Traduction et Adaptation


Œuvre en un unique volume, Avec Toi entre logiquement dans la collection des one-shots de l'éditeur. Celui-ci étant paru en novembre 2019, il est estampillé « one-shot de l'automne » de la même année. Une petite mise en avant qu'il convient de souligner, tant l'ambiance de l'histoire se prête bien à la mélancolie automnale.

Le format est donc celui qu'on connaît à la collection, le même que les ouvrages shôjo de l'éditeur : un poche assez classique avec un papier fin, mais de qualité.

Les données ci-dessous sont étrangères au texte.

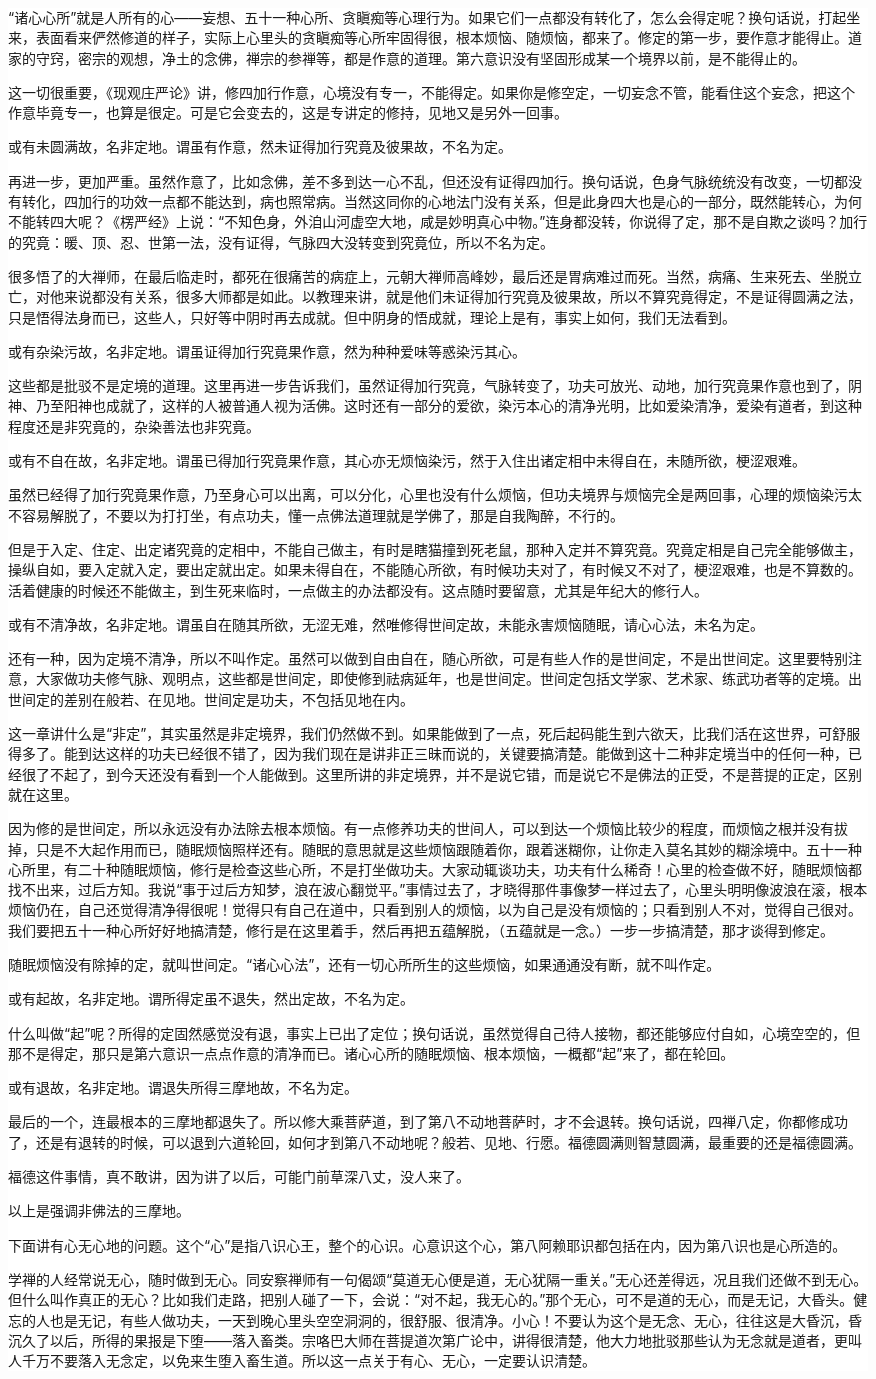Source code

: “诸心心所”就是人所有的心——妄想、五十一种心所、贪瞋痴等心理行为。如果它们一点都没有转化了，怎么会得定呢？换句话说，打起坐来，表面看来俨然修道的样子，实际上心里头的贪瞋痴等心所牢固得很，根本烦恼、随烦恼，都来了。修定的第一步，要作意才能得止。道家的守窍，密宗的观想，净土的念佛，禅宗的参禅等，都是作意的道理。第六意识没有坚固形成某一个境界以前，是不能得止的。

这一切很重要，《现观庄严论》讲，修四加行作意，心境没有专一，不能得定。如果你是修空定，一切妄念不管，能看住这个妄念，把这个作意毕竟专一，也算是很定。可是它会变去的，这是专讲定的修持，见地又是另外一回事。

或有未圆满故，名非定地。谓虽有作意，然未证得加行究竟及彼果故，不名为定。

再进一步，更加严重。虽然作意了，比如念佛，差不多到达一心不乱，但还没有证得四加行。换句话说，色身气脉统统没有改变，一切都没有转化，四加行的功效一点都不能达到，病也照常病。当然这同你的心地法门没有关系，但是此身四大也是心的一部分，既然能转心，为何不能转四大呢？《楞严经》上说：“不知色身，外洎山河虚空大地，咸是妙明真心中物。”连身都没转，你说得了定，那不是自欺之谈吗？加行的究竟：暖、顶、忍、世第一法，没有证得，气脉四大没转变到究竟位，所以不名为定。

很多悟了的大禅师，在最后临走时，都死在很痛苦的病症上，元朝大禅师高峰妙，最后还是胃病难过而死。当然，病痛、生来死去、坐脱立亡，对他来说都没有关系，很多大师都是如此。以教理来讲，就是他们未证得加行究竟及彼果故，所以不算究竟得定，不是证得圆满之法，只是悟得法身而已，这些人，只好等中阴时再去成就。但中阴身的悟成就，理论上是有，事实上如何，我们无法看到。

或有杂染污故，名非定地。谓虽证得加行究竟果作意，然为种种爱味等惑染污其心。

这些都是批驳不是定境的道理。这里再进一步告诉我们，虽然证得加行究竟，气脉转变了，功夫可放光、动地，加行究竟果作意也到了，阴神、乃至阳神也成就了，这样的人被普通人视为活佛。这时还有一部分的爱欲，染污本心的清净光明，比如爱染清净，爱染有道者，到这种程度还是非究竟的，杂染善法也非究竟。

或有不自在故，名非定地。谓虽已得加行究竟果作意，其心亦无烦恼染污，然于入住出诸定相中未得自在，未随所欲，梗涩艰难。

虽然已经得了加行究竟果作意，乃至身心可以出离，可以分化，心里也没有什么烦恼，但功夫境界与烦恼完全是两回事，心理的烦恼染污太不容易解脱了，不要以为打打坐，有点功夫，懂一点佛法道理就是学佛了，那是自我陶醉，不行的。

但是于入定、住定、出定诸究竟的定相中，不能自己做主，有时是瞎猫撞到死老鼠，那种入定并不算究竟。究竟定相是自己完全能够做主，操纵自如，要入定就入定，要出定就出定。如果未得自在，不能随心所欲，有时候功夫对了，有时候又不对了，梗涩艰难，也是不算数的。活着健康的时候还不能做主，到生死来临时，一点做主的办法都没有。这点随时要留意，尤其是年纪大的修行人。

或有不清净故，名非定地。谓虽自在随其所欲，无涩无难，然唯修得世间定故，未能永害烦恼随眠，请心心法，未名为定。

还有一种，因为定境不清净，所以不叫作定。虽然可以做到自由自在，随心所欲，可是有些人作的是世间定，不是出世间定。这里要特别注意，大家做功夫修气脉、观明点，这些都是世间定，即使修到祛病延年，也是世间定。世间定包括文学家、艺术家、练武功者等的定境。出世间定的差别在般若、在见地。世间定是功夫，不包括见地在内。

这一章讲什么是“非定”，其实虽然是非定境界，我们仍然做不到。如果能做到了一点，死后起码能生到六欲天，比我们活在这世界，可舒服得多了。能到达这样的功夫已经很不错了，因为我们现在是讲非正三昧而说的，关键要搞清楚。能做到这十二种非定境当中的任何一种，已经很了不起了，到今天还没有看到一个人能做到。这里所讲的非定境界，并不是说它错，而是说它不是佛法的正受，不是菩提的正定，区别就在这里。

因为修的是世间定，所以永远没有办法除去根本烦恼。有一点修养功夫的世间人，可以到达一个烦恼比较少的程度，而烦恼之根并没有拔掉，只是不大起作用而已，随眠烦恼照样还有。随眠的意思就是这些烦恼跟随着你，跟着迷糊你，让你走入莫名其妙的糊涂境中。五十一种心所里，有二十种随眠烦恼，修行是检查这些心所，不是打坐做功夫。大家动辄谈功夫，功夫有什么稀奇！心里的检查做不好，随眠烦恼都找不出来，过后方知。我说“事于过后方知梦，浪在波心翻觉平。”事情过去了，才晓得那件事像梦一样过去了，心里头明明像波浪在滚，根本烦恼仍在，自己还觉得清净得很呢！觉得只有自己在道中，只看到别人的烦恼，以为自己是没有烦恼的；只看到别人不对，觉得自己很对。我们要把五十一种心所好好地搞清楚，修行是在这里着手，然后再把五蕴解脱，（五蕴就是一念。）一步一步搞清楚，那才谈得到修定。

随眠烦恼没有除掉的定，就叫世间定。“诸心心法”，还有一切心所所生的这些烦恼，如果通通没有断，就不叫作定。

或有起故，名非定地。谓所得定虽不退失，然出定故，不名为定。

什么叫做“起”呢？所得的定固然感觉没有退，事实上已出了定位；换句话说，虽然觉得自己待人接物，都还能够应付自如，心境空空的，但那不是得定，那只是第六意识一点点作意的清净而已。诸心心所的随眠烦恼、根本烦恼，一概都“起”来了，都在轮回。

或有退故，名非定地。谓退失所得三摩地故，不名为定。

最后的一个，连最根本的三摩地都退失了。所以修大乘菩萨道，到了第八不动地菩萨时，才不会退转。换句话说，四禅八定，你都修成功了，还是有退转的时候，可以退到六道轮回，如何才到第八不动地呢？般若、见地、行愿。福德圆满则智慧圆满，最重要的还是福德圆满。

福德这件事情，真不敢讲，因为讲了以后，可能门前草深八丈，没人来了。

以上是强调非佛法的三摩地。

下面讲有心无心地的问题。这个“心”是指八识心王，整个的心识。心意识这个心，第八阿赖耶识都包括在内，因为第八识也是心所造的。

学禅的人经常说无心，随时做到无心。同安察禅师有一句偈颂“莫道无心便是道，无心犹隔一重关。”无心还差得远，况且我们还做不到无心。但什么叫作真正的无心？比如我们走路，把别人碰了一下，会说：“对不起，我无心的。”那个无心，可不是道的无心，而是无记，大昏头。健忘的人也是无记，有些人做功夫，一天到晚心里头空空洞洞的，很舒服、很清净。小心！不要认为这个是无念、无心，往往这是大昏沉，昏沉久了以后，所得的果报是下堕——落入畜类。宗咯巴大师在菩提道次第广论中，讲得很清楚，他大力地批驳那些认为无念就是道者，更叫人千万不要落入无念定，以免来生堕入畜生道。所以这一点关于有心、无心，一定要认识清楚。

Du côté de la couverture, on remarque un petit travail graphique qui a du sens : si le visuel de la couverture japonaise est centré sur Shiro, celui de notre jaquette française est le même mais pris de loin, afin de proposer un portrait total du félin dans les bras de Wataru. La mine renfrognée du chat est toujours bien visible, mais son lien avec le garçon qui l'a adopté est davantage mis en avant, ce qui renvoie énormément au rapport entre l'animal et la famille au sein du one-shot.

La traduction est signée Sébastien Ludmann, qu'on ne présente plus dans ses travaux sont nombreux. Le traducteur est passé par bien des registres, mais c'est peut-être l'une des rares fois où on peut apprécier son travail sur une tranche de vie plus terre à terre. Le résultat est de très bonne facture puisque son texte s'adapte très bien au ton global du récit, que ce soit les hésitations de Wataru, le caractère un peu hautain de Mami, le côté transparent d'Eriko, ou les discours mauvais de Takeshi.